Azure API Management provides a fully managed, feature-rich gateway with:
- Central API management and control
- Traffic management/throttling
- Built-in security policies (OAuth 2.0, JWT, subscription keys)
- Usage analytics with Azure Monitor
- Payload transformation support (JSON ↔ XML)
APIM shields backend services from exposure and simplifies client integration.
How Does the API Gateway Pattern Work on Azure?
1. Clients Communicate with the Gateway
All application clients (web, mobile, partners) send their requests to the Azure APIM endpoint, not directly to backend services.
Example:
https://api.contoso.com/orders
2. Gateway Routes Requests
APIM uses configured policies to route requests to the right backend service.
Examples:
GET /orders
→ Orders microservicePOST /customers
→ Customer microservice
Clients remain unaware of backend endpoints, ports, or scaling concerns.
3. Policies Add Intelligence
Azure APIM policies (expressed in XML) can:
- Manipulate inbound, backend, and outbound traffic
- Set backend service URLs
- Enforce authentication and authorization
Sample policy:
<inbound>
<set-backend-service base-url="https://orders-service.azurewebsites.net" />
<validate-jwt header-name="Authorization" failed-validation-httpcode="401" />
</inbound>
4. Security and Governance at the Gateway
Using APIM as your gateway lets you:
- Apply OAuth 2.0 and JWT validation centrally
- Enforce rate limiting (throttling)
- Monitor all usage via Azure Monitor or Application Insights
Typical Architecture Flow
- Client Request → API Gateway (APIM)
- Policy Execution (auth, transformation, logging)
- Backend Routing
- Response Aggregation (optional)
- Unified Response to Client
Diagram:
[ Clients ] → [ Azure API Management ] → [ Microservices ]
Best Practices
- Use versioned API paths (e.g.,
/v1/orders
) to prevent breaking changes - Keep the gateway stateless; backend services hold persistent state
- Set up monitoring and alerts (Azure Monitor, Application Insights)
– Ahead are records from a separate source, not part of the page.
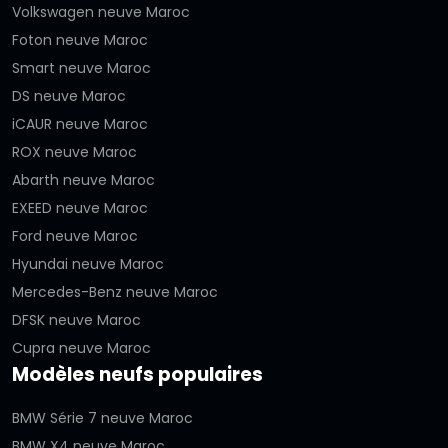
Volkswagen neuve Maroc
Foton neuve Maroc
Smart neuve Maroc
DS neuve Maroc
iCAUR neuve Maroc
ROX neuve Maroc
Abarth neuve Maroc
EXEED neuve Maroc
Ford neuve Maroc
Hyundai neuve Maroc
Mercedes-Benz neuve Maroc
DFSK neuve Maroc
Cupra neuve Maroc
Modèles neufs populaires
BMW Série 7 neuve Maroc
BMW X4 neuve Maroc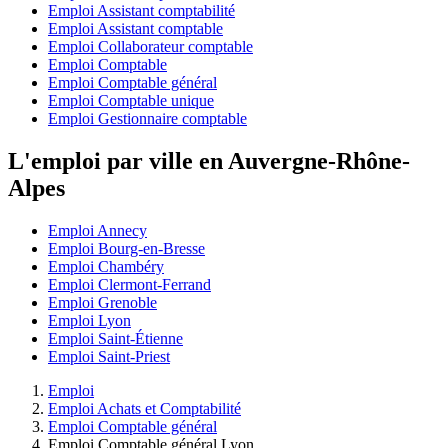
Emploi Assistant comptabilité
Emploi Assistant comptable
Emploi Collaborateur comptable
Emploi Comptable
Emploi Comptable général
Emploi Comptable unique
Emploi Gestionnaire comptable
L'emploi par ville en Auvergne-Rhône-
Alpes
Emploi Annecy
Emploi Bourg-en-Bresse
Emploi Chambéry
Emploi Clermont-Ferrand
Emploi Grenoble
Emploi Lyon
Emploi Saint-Étienne
Emploi Saint-Priest
Emploi
Emploi Achats et Comptabilité
Emploi Comptable général
Emploi Comptable général Lyon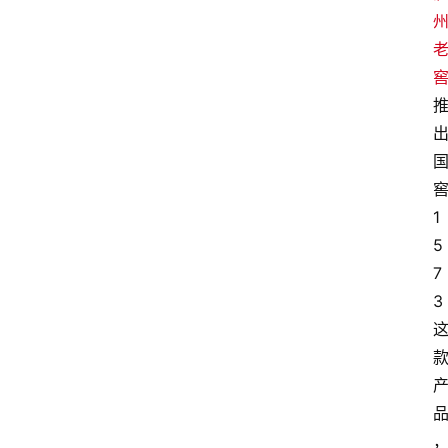
1
5
7
3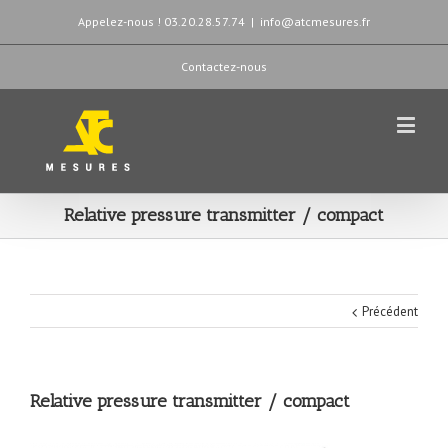
Appelez-nous ! 03.20.28.57.74
|
info@atcmesures.fr
Contactez-nous
Relative pressure transmitter / compact
Précédent
Relative pressure transmitter / compact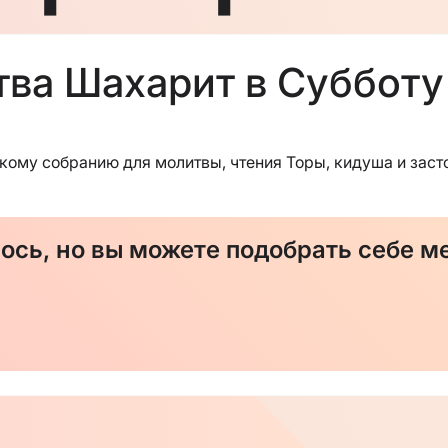
тва Шахарит в Субботу
ому собранию для молитвы, чтения Торы, кидуша и засто
йтесь!
сь, но вы можете подобрать себе ме
 Вс-вышнего в теплой атмосфере нашей общины Центра 
е это сделать, пожертвовав вашу Цдаку.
- Minimize transformation logic within APIM for better performance
- Use caching for high-frequency endpoints
Conclusion
The API Gateway pattern, especially with Azure API Management, provides a secure, consistent, and manageable entry point for microservices. It simplifies maintenance, improves scalability, and enhances security by centralizing API exposure and policy enforcement.
If your microservices architecture is becoming overwhelming, adopting an API Gateway (like APIM) is like introducing a single point of contact—giving clients one clear way in, and you full control over how requests are handled.